Heroism In Mythology Heroism is an important element in both Roman and Greek mythology. Honored as a man of cunning and a master of strategy, Odysseus is a beau ideal of Greek heroism. Being a man of sacrifice, rational thinking, and discipline, Aeneas is a praised counterpart to Odysseus. Both were victims of savagery and temptation, examples of heroism and valor, and recipients of struggle and satisfaction. Even when they are characters of different authors, they share common characteristics and abide by certain personality traits that define them to be heroes.
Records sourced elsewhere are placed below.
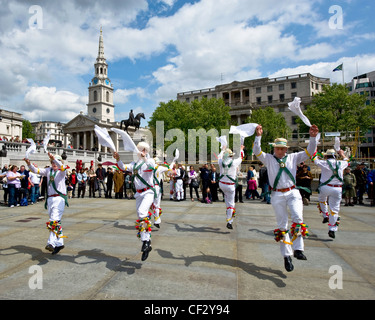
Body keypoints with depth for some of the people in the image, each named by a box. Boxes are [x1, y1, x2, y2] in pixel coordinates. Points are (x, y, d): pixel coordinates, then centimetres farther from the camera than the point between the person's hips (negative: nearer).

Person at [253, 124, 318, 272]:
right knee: (282, 226, 4)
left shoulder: (293, 157, 10)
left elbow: (309, 152, 5)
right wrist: (258, 137, -22)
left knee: (298, 218, -22)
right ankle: (286, 256, 12)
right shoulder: (268, 159, 4)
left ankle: (298, 250, -15)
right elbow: (257, 152, -9)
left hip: (293, 193, 1)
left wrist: (313, 137, -9)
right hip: (277, 195, -1)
A hero, almost by definition, is an example of heroism and intelligence.
In times of danger and desolation, a hero must remain strong, brave, and think of his survival, as well as the survival of his men. Odysseus, being a man of many schemes, intoxicates and blinds the mighty Cyclops, Polyphemus in order to obtain a chance to escape. Odysseus acted calmly and bravely and thereby succeeded in obtaining freedom from the dreaded Cyclops. Romans, however, praise Aeneas for his rational and less extravagant thinking. When he and his men encountered the blinded Cyclops, Aeneas’ crew simply rowed away in their ships seeking refuge. Aeneas augmented to the definition of a hero by acting rationally.
Bravery, strength, tranquility, and rationale are a few characteristics that appear from a hero at times of peril. Yet another characteristic of a mythological hero is an unselfish attitude toward fulfilling one’s function in life. “..Scylla caught my six companions, lifted them up to her den, and threw their writhing bodies behind her into her hollow cave..they screamed and reached toward me with their hands, begging me to the last to save them, I watched the monster sit in the doorway of her den, and devour them.” (96) This rather gruesome scene depicts Odysseus allowing six of his men to be consumed by the unimaginable barking monster. If his sense of responsibility disappeared, he very likely would find happiness somewhere else to evade this situation all together. Nonetheless, his duty was to bring as many of his men as well as himself safely to Ithaca, raise his young son as a warrior, and restore order in his kingdom.
Aeneas also sacrifices his desires in order to be the founder of the Roman race. “‘Tell him,’ the lord of Olympus commanded, ‘..He must set sail at once!'”. Here Zeus commands Aeneas to leave Dido and to go to Italy where his son will be the ruler of a new race. Aeneas causes the suicide of Dido after he insists on his departure to Italy. Aeneas has no choice; he cannot indulge in his interests while his soon-to-become nation’s future is at stake.
Both men show valor and commitment by neglecting their desires for the future and well-being of others. Odysseus with his bravery and Aeneas with his rational thinking exhibit authentic heroism. Almost every piece of mythology has a hero or heroin because he/she facilitates in the cohesion and flow of the story. Heroism is an essential factor of Greek and Roman mythology as well as the basis for the reader’s satisfaction.